Plagiarism is the unauthorized use or close imitation of the language and thoughts of another author and representing them as one’s own original work. Authors must not use the words, figures, or ideas of others without attribution. Within the academia, it is considered dishonesty or fraud and offenders are subject to academic censure. All sources must be cited at the point they are used, and reuse of wording must be limited and be attributed or quoted in the text.

 

Plagiarism can be unintentional or intentional, reproducing academic material without appropriate credit to the original authors. Similarly, self-plagiarism is the re-use of significant, identical or near identical portions of one’s own work without citing the original work. This is also known as recycling fraud. Worst form of plagiarism is to steal the whole article from some journal and publish it under one’s own name in another journal.
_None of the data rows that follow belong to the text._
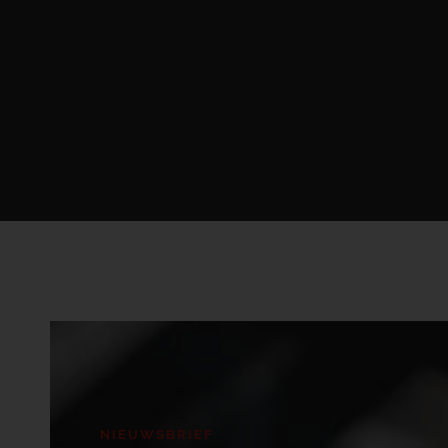
NIEUWSBRIEF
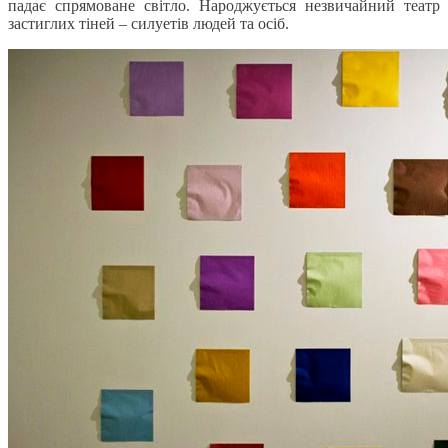
падає спрямоване світло. Народжується незвичайний театр
застиглих тіней – силуетів людей та осіб.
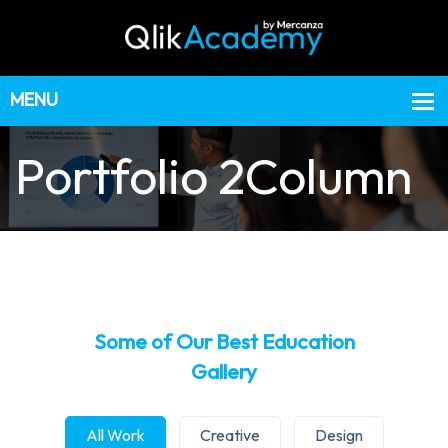
Portfolio 2Column
Some of Our Best Education
Gallery
All Work
Creative
Design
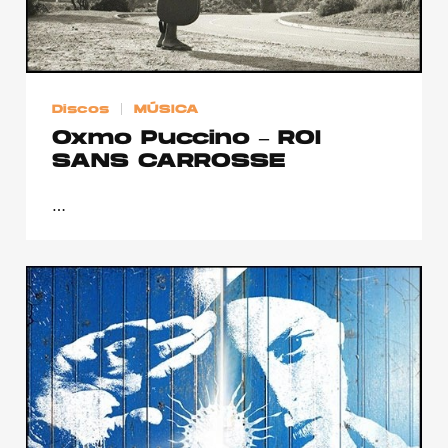
Discos
MÚSICA
Oxmo Puccino – ROI
SANS CARROSSE
…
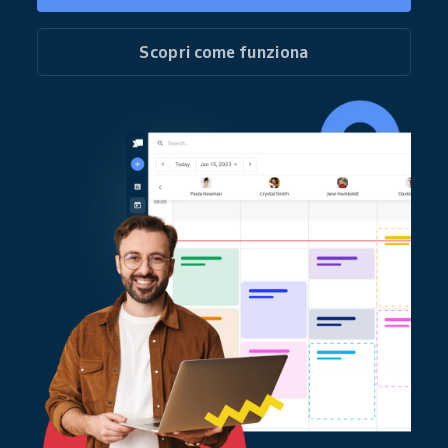
Scopri come funziona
The Editorial Board of JNSM will blacklist any author found to be guilty of plagiarism. The name of author(s) committing plagiarism will also be disseminated to editors of other engineering and computer science journals.

 

We at JNSM use Crossref Similarity Check (iThenticate) to detect submissions that overlap with published and submitted manuscripts. We check plagiarism for all the submitted articles before publishing. If the plagiarism is observed by editors or peer reviewers at any stage of publication process, it could be rejected based on the percentile of plagiarism occurred and it would be notified to author and may incur sanctions. JNSM tolerates up to 20% plagiarism Scoring (based on iThenticate software check).

 

We request our Authors to use a Plagiarism Checking software to check plagiarism prior to submission as a preliminary step, although they are not completely reliable.

 

However, for review papers the above may not directly applicable. Review papers are expected to give a summary of existing literature. Authors should use their own words with exception of properly quoted and/or cited texts and the work should include a new interpretation.